Il comico pugliese, com’era prevedibile, ha suscitato numerose polemiche che vanno dalle critiche per il dialetto “misto”, non collocabile, quindi, in una precisa area geografica, alle presunte offese alle donne per via dei peli, e di conseguenza a un popolo intero che un po’ permaloso, diciamocelo, lo è per natura.

E neanche la satira sociale con la quale ha affrontato il tema dell’omofobia, mettendo in evidenza le palesi contraddizioni dei perbenisti, è riuscita a placare gli animi.

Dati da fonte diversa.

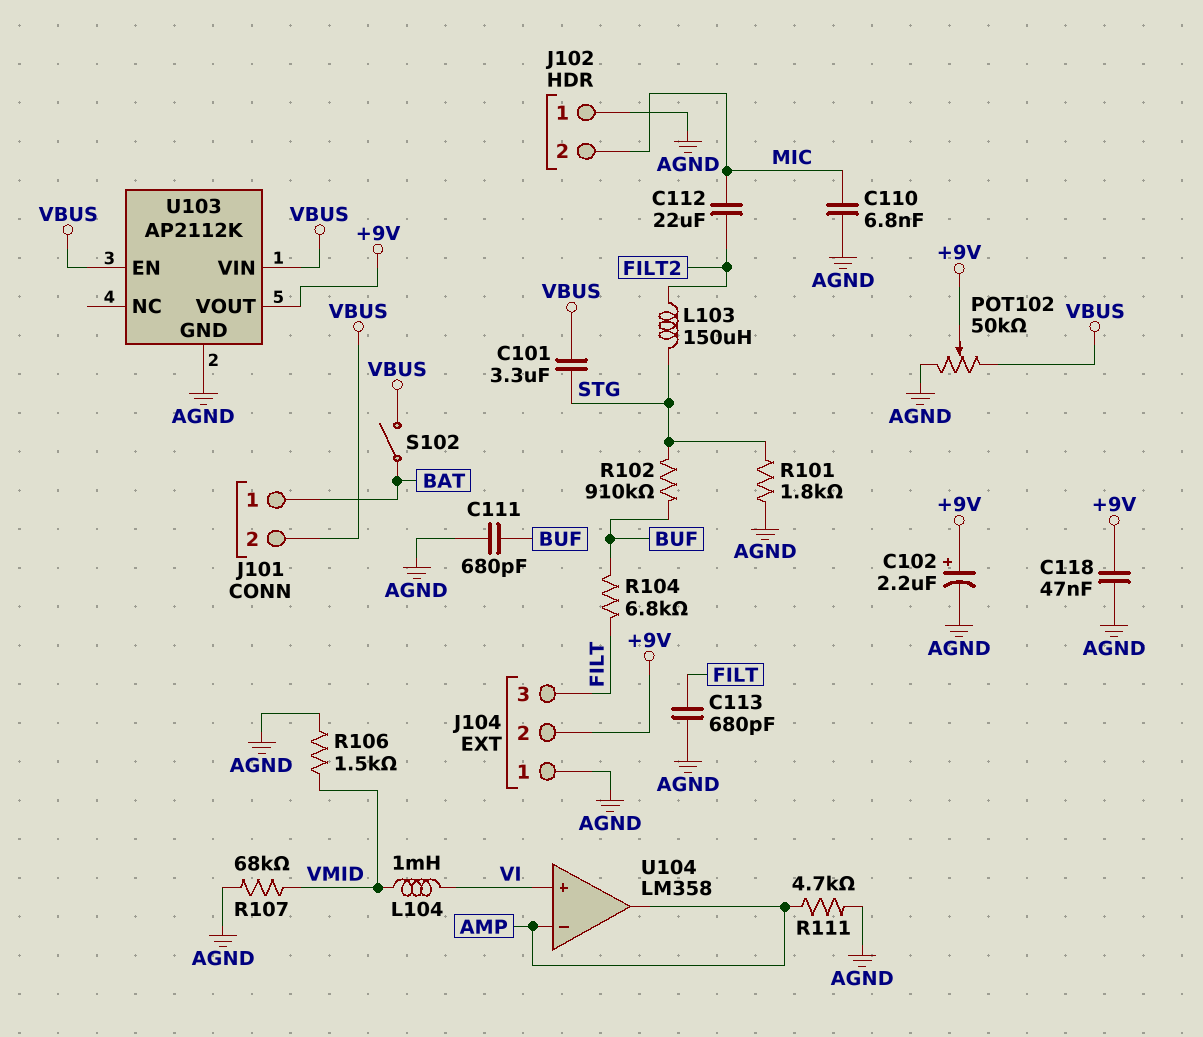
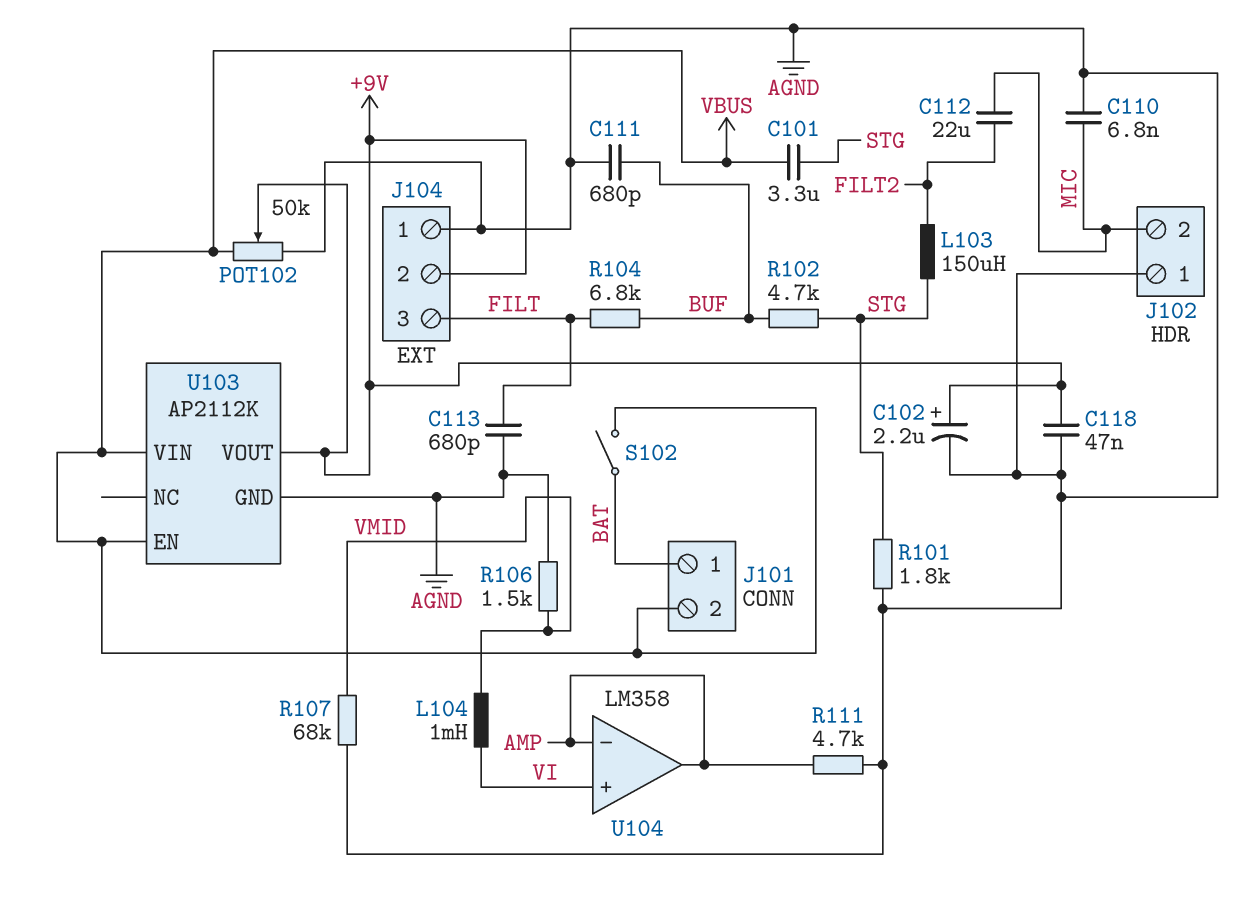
R102: 910k (BUF, STG) -> 4.7k (BUF, STG)

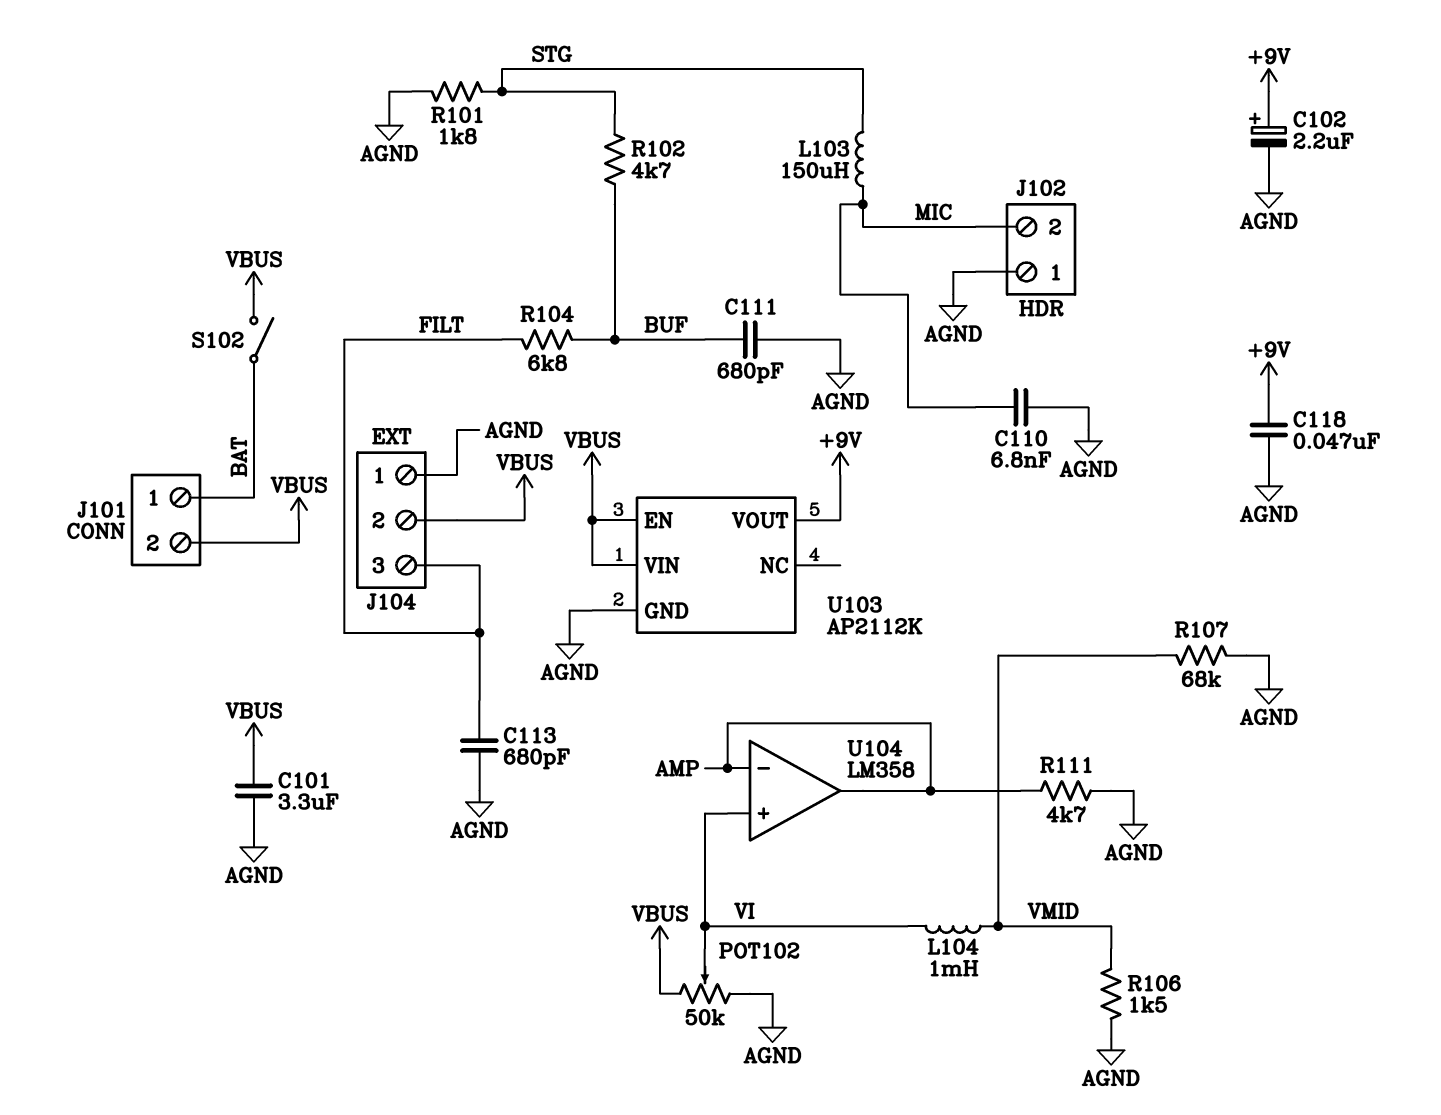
C101: 3.3uF (STG, VBUS) -> 3.3uF (AGND, VBUS)
C112: 22uF (FILT2, MIC) -> none
J104 pin 2: +9V -> VBUS
L103: 150uH (FILT2, STG) -> 150uH (MIC, STG)
POT102: 50k (AGND, VBUS, wiper +9V) -> 50k (AGND, VBUS, wiper VI)

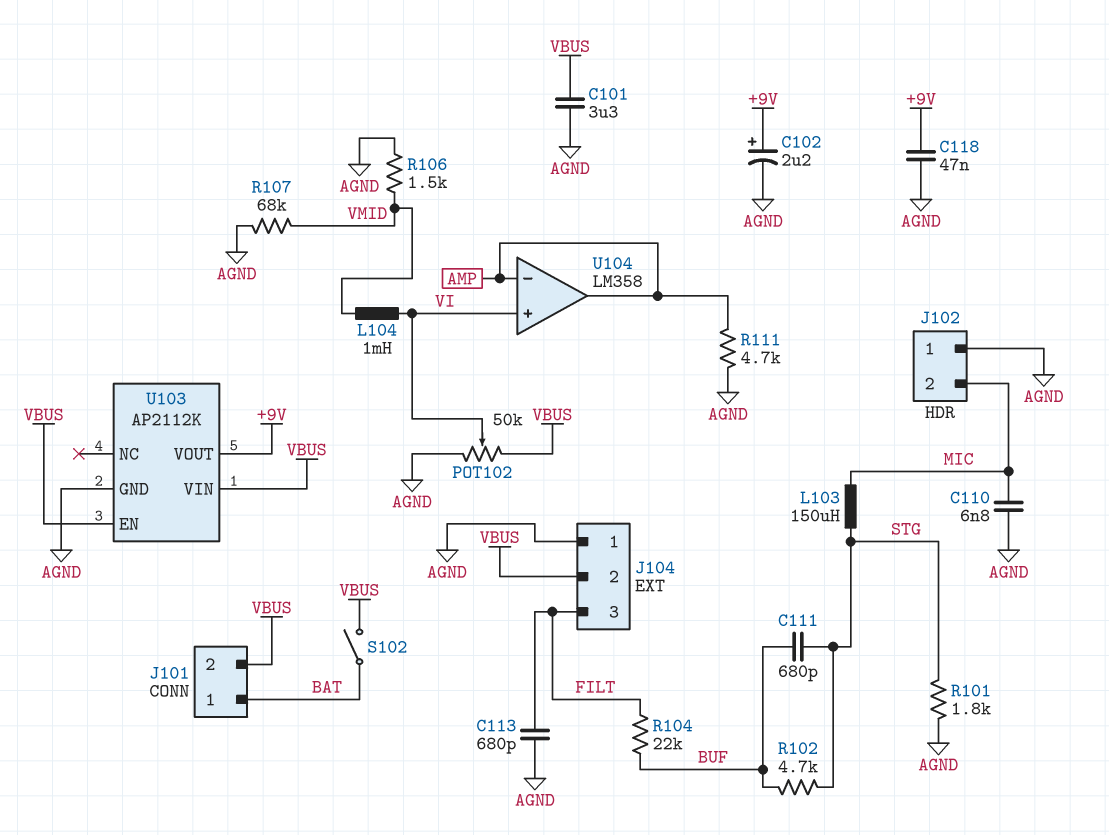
C111: 680pF (AGND, BUF) -> 680pF (BUF, STG)
R104: 6.8k (BUF, FILT) -> 22k (BUF, FILT)

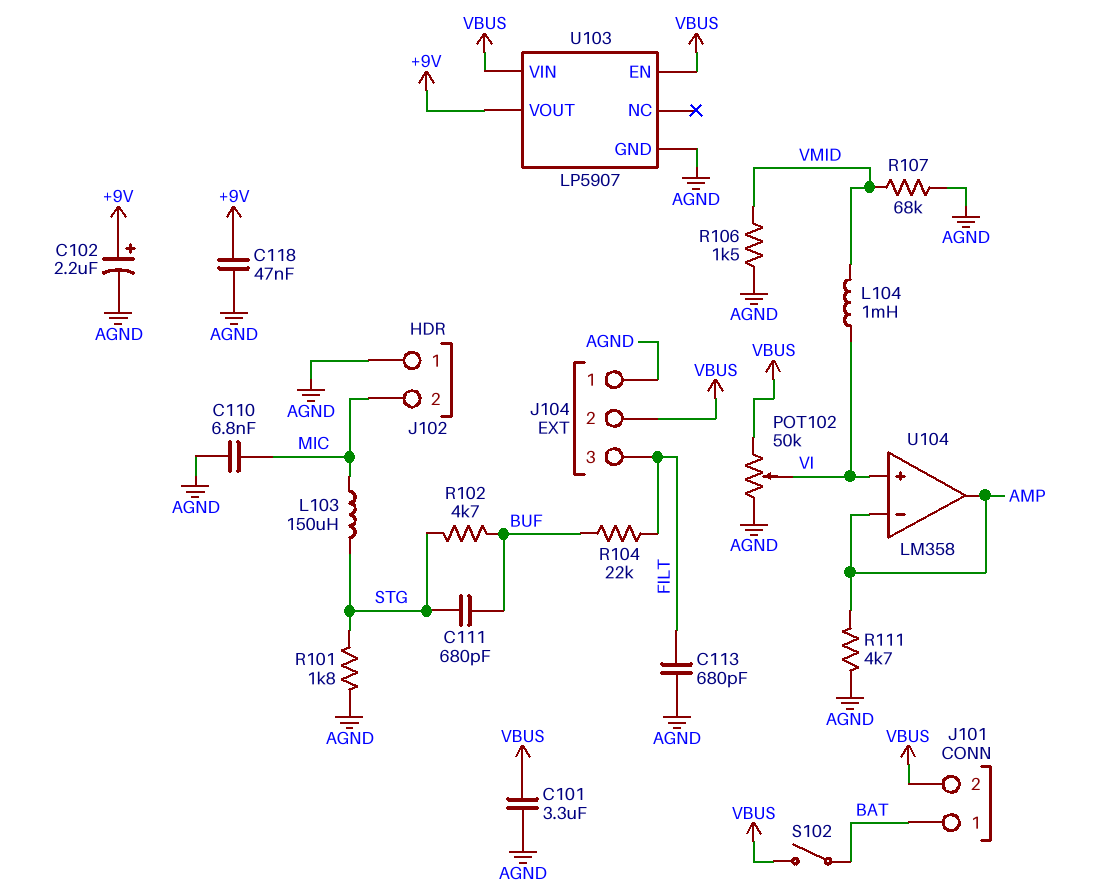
U103: AP2112K -> LP5907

Con chi parlare di tutto questo se non con l’ex presidente facente funzioni della Regione Calabria Antonino Spirlì?

«Trovo esasperati i toni della polemica nei confronti di Checco Zelone che a Sanremo avrebbe offeso sia la Calabria che i calabresi – dice – leggerei con maggiore autoironia il suo intervento visto che essendo figli sia dei greci che dei latini, sia la tragedia che la commedia dovrebbero appartenerci. Qualcosa però credo di doverla dire al riguardo: la direzione artistica del Festival di Sanremo dovrebbe fare delle valutazioni su cosa possa essere messo in ridicolo dall’umorista di turno e cosa no. Perché se si può deridere un popolo antico come quello calabrese e lo stesso popolo non se la deve prendere, allo stesso modo ritengo che l’attrice italo africana Lorena Cesarini, non possa atteggiarsi a moralizzatrice per quindici, venti minuti su fatti non provati se non credendo ciecamente a ciò che dice lei. Se anche ci sono stati attacchi violenti e razzisti da parte di una minoranza, questo non significa che si possono occupare venti minuti di eurovisione per generalizzare sull’atteggiamento di un popolo. O impariamo a sorridere della stupidità altrui in tutti i casi o decidiamo prima quello che non si deve toccare».

Spirlì spiega di essersi sentito molto più offeso come cristiano, dalla performance di Achille Lauro che con il suo battesimo a fine esibizione, «deride un miliardo e mezzo di cristiani” con un gesto inutile che non fa parte della gara canora e che riveste un significato enorme. «Ecco – spiega – questo è un atto penoso e mi stupisce molto la leggerezza della direzione artistica che lo ha consentito. Si crei una regola che valga per tutti. Se non dobbiamo ridicolizzare Maometto e l’Islam, non lo facciamo neppure con la religione cattolica che affonda le sue radici in questa vecchia Europa e che rappresenta buona parte della sua storia contemporanea».

Resta un ultimo punto da affrontare, quello dell’omosessualità e dell’omofobia, che Zalone ha proposto a suo modo inviando, però, un messaggio che è inequivocabile. «In Calabria – conclude Spirlì – sì, c’è qualche leggerezza nelle strade dei nostri paesi, ma io da omosessuale dichiarato, senza necessità di orgogli e di cortei, non ho mai, e sottolineo mai, riscontrato atteggiamenti omofobi. Vorrei ricordare che la Calabria al pari di altre due regioni del sud, la Puglia e la Sicilia, ha avuto tre governatori dichiaratamente omosessuali, quindi anche questa inutile premura ad andare a sottolineare quello che funziona o non funziona in Calabria, la trovo esagerata. Anche i peli delle donne del sud fanno parte di un retaggio del passato nel quale i peli erano evidenti anche nell’Emilia Romagna, in Lombardia e nel Piemonte. Diciamo che i peli erano sparsi un pò da tutte le parti. Vorrei sorridere delle battute di Checco Zalone che “in nomen omen” fa rima con volgarone, cafone. Bisogna però riconoscergli anche una grande capacità di creare satira sociale e politica, e questo è più importante di tutto il resto».